Okulla yaptığınız görüşmelerde ise taleplerinizin tamamını okula yazılı beyan ederek yazılı cevap isterseniz ilerde karşılacağınız sorunları azaltabilir. Yani biz okul olarak olumsuz cevap vermedik diyemezler, çünkü elinizde yazılı başvurunuz ve aldığınız cevap olacaktır.
Tekrar etmem gerekirse okullarda sadece tip-1 diyabetli çocuklarımız yok.
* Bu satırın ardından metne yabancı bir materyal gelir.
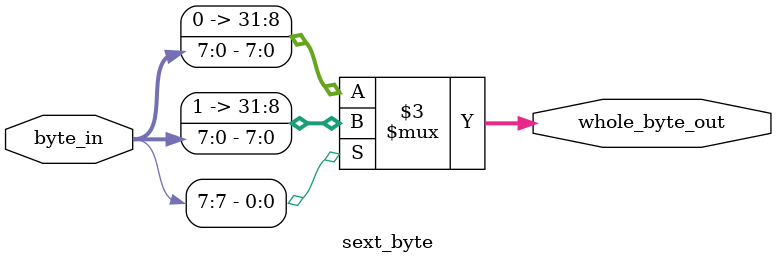
<source format=sv>
module sext_byte(
    input logic [7:0] byte_in,
    output logic [31:0] whole_byte_out
);
    always_comb begin : sexty_byte
        if(byte_in[7]) begin
            whole_byte_out = {24'hffffff, byte_in};
        end
        else begin
            whole_byte_out = {24'h000000, byte_in};
        end
    end

endmodule : sext_byte
</source>
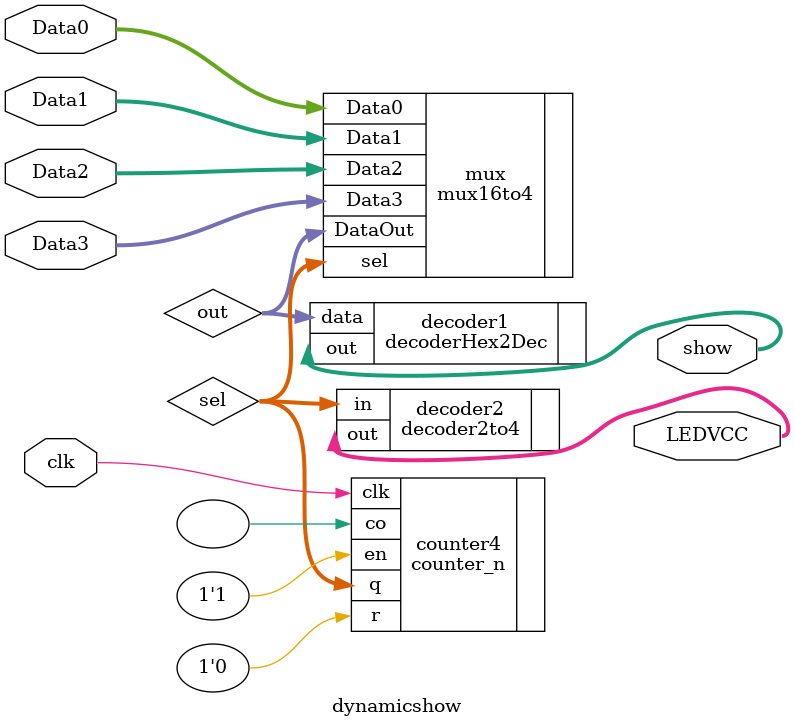
<source format=v>
module dynamicshow (
    input [3:0] Data0,Data1,Data2,Data3,
    input clk,
    output [6:0] show,
    output [3:0] LEDVCC
);
    wire [1:0] sel;
    counter_n #(.n(4) , .counter_bits(2)) counter4(.clk(clk) , .r(1'b0) , .en(1'b1) , .q(sel) , .co());

    wire [3:0] out;
    mux16to4 mux(.Data0(Data0) , .Data1(Data1) , .Data2(Data2) , .Data3(Data3) , .sel(sel) , .DataOut(out));

    decoderHex2Dec decoder1(.data(out) , .out(show));

    decoder2to4 decoder2(.in(sel) , .out(LEDVCC));
    
endmodule
</source>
Başka kronik rahatsızlığı olan çocuklarımız da var. Çabalarınızı diğer çocuklar için de vermelisiniz. (Yardımcı kaynak: http://www.okuldadiyabet.org)
Çocuklarımız o kadar zekilerki hemen her şeye uyum sağlayabiliyorlar ama biz anne ve baba olarak içimizde hissettiğimiz heyecanı, telaşı korkuyu onlara yansıtmamalıyız.Zamanla herşey puzle gibi yerine oturuyor.Elbette herşey yolunda gitmeyebilir ama herşeyin bir çözüm olduğunu unutmayarak hareket etmeli,çocuklarımızı biraz özgür bırakarak hayatla tek başına mücadele etmelerini sağlamalıyız.Biz uzaktan takip etmeliyiz.Okulda her zaman yanlarında olamayacağız ama bir telefon kadar yakınız yavrularımıza.